July 29--The state's top watchdog issued the results Monday of two investigations at Metra, including a case that found a long-standing practice of falsifying work logs intended to ensure safety by limiting train crews' hours.
The other investigation determined that a Metra Police Department lieutenant violated the state ethics act by completing a mandatory online ethics training program for four other police officers.
In the first case, Executive Inspector General Ricardo Meza said that a Metra practice called "change of assignment" resulted in the falsification of Federal Railroad Administration hours of service logs.
"Accurate log keeping is not simply an administrative ritual or completion of paperwork -- it is required to ensure public safety, pure and simple," Meza said in a statement accompanying the result of a three-year probe prompted by an anonymous complaint of ghost payrolling at Metra.

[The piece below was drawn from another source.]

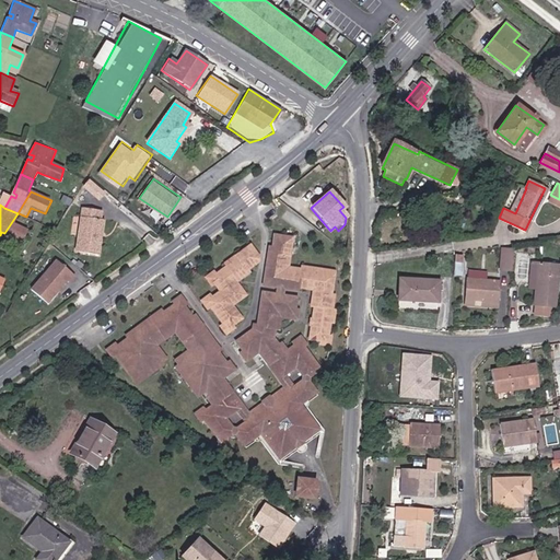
[(103,210),(84,208),(78,252),(101,254),(106,221),(102,220),(103,210)]
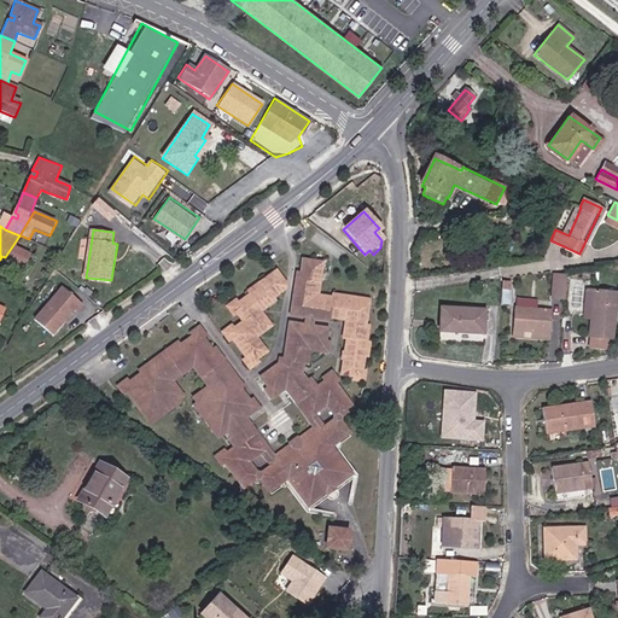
[(30,252),(16,246),(21,235),(19,235),(5,257),(24,267),(30,252)]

The Federal Railroad Administration said it reviewed Meza's findings and determined violations of federal regulations "did occur in connection with this case." The FRA said it is pursuing civil penalties against Metra and will issue warning letters against individuals involved.

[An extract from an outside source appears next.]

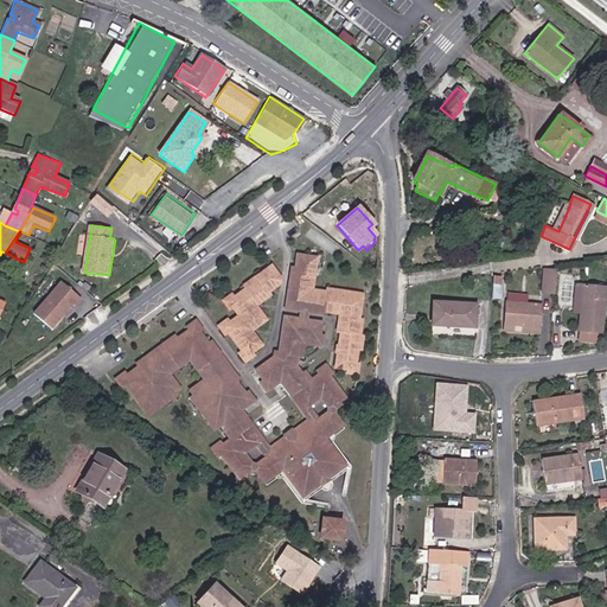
[(298,311),(296,320),(283,318),(276,355),(256,368),(262,376),(259,378),(266,389),(274,383),(279,381),(301,411),(307,416),(267,445),(241,409),(246,406),(254,400),(247,389),(241,393),(234,383),(240,379),(229,365),(211,340),(206,344),(199,332),(203,330),(197,320),(186,327),(190,332),(184,337),(179,333),(135,364),(138,368),(127,377),(123,372),(117,378),(123,388),(128,385),(147,410),(148,414),(176,394),(174,391),(178,388),(166,372),(189,357),(205,378),(191,388),(195,393),(189,396),(215,428),(219,426),(229,439),(223,442),(221,439),(210,447),(217,457),(221,454),(237,477),(250,468),(250,465),(241,452),(253,443),(263,459),(255,464),(255,470),(262,481),(276,471),(274,467),(279,465),(291,480),(286,483),(301,503),(351,465),(338,447),(331,451),(320,434),(325,430),(327,434),(331,432),(340,423),(332,411),(327,411),(319,416),(308,402),(319,395),(327,406),(333,407),(344,398),(327,377),(331,375),(324,365),(314,372),(318,376),(306,383),(301,387),(295,377),(292,370),(289,372),(287,368),(289,366),(292,356),(298,357),(300,345),(317,349),(319,338),(314,337),(317,325),(304,321),(305,312),(319,314),(320,310),(339,314),(336,332),(340,333),(334,368),(344,369),(343,375),(355,376),(356,366),(351,365),(353,351),(357,352),(360,337),(356,336),(359,320),(355,319),(358,298),(359,294),(324,288),(324,292),(310,289),(312,276),(314,257),(296,255),(295,267),(294,273),(291,272),(285,307),(298,311)]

Meza's report recommended that several top Metra officials be disciplined, including Executive Director Don Orseno, saying "none of them appeared to have taken appropriate action or exercised good judgment" in monitoring how the change-of-assignment practice, known as "swapping," affected the log keeping.
Metra disputed the results of the probe, saying the report was "wrought with errors and should not have been published." The job swapping did not threaten public safety or break employment laws, and merely gave Metra "flexibility" in scheduling, Metra said.
Metra Chairman Martin Oberman said the practice "never involved intentional wrongdoing or a misuse or theft of public funds."
Metra said job swapping was "an historic railroad industry practice" that Metra inherited from the Illinois Central, which became the Electric District Line. It never involved "ghost payrolling" and was discontinued at Metra nearly three years ago, Metra said.
"Employees were paid only for shifts actually worked and documented, and never cost the taxpayers a dime. There were indeed some paperwork inaccuracies, but at no time was safety compromised," Metra said.
Meza said the practice of "swapping" was not really an exchange of job assignments but rather a practice that allowed Metra conductors or engineers to take a day off work, usually Saturdays. But they marked that they did work, and their replacements did not show their time worked.
In the other investigation of Metra, the inspector general's office found that the police lieutenant completed mandatory online ethics training for four other Metra police officers in violation of the state ethics act.
The lieutenant could not be reached for comment.
Meza said the lieutenant told investigators that "no one wants to complete an ethics training."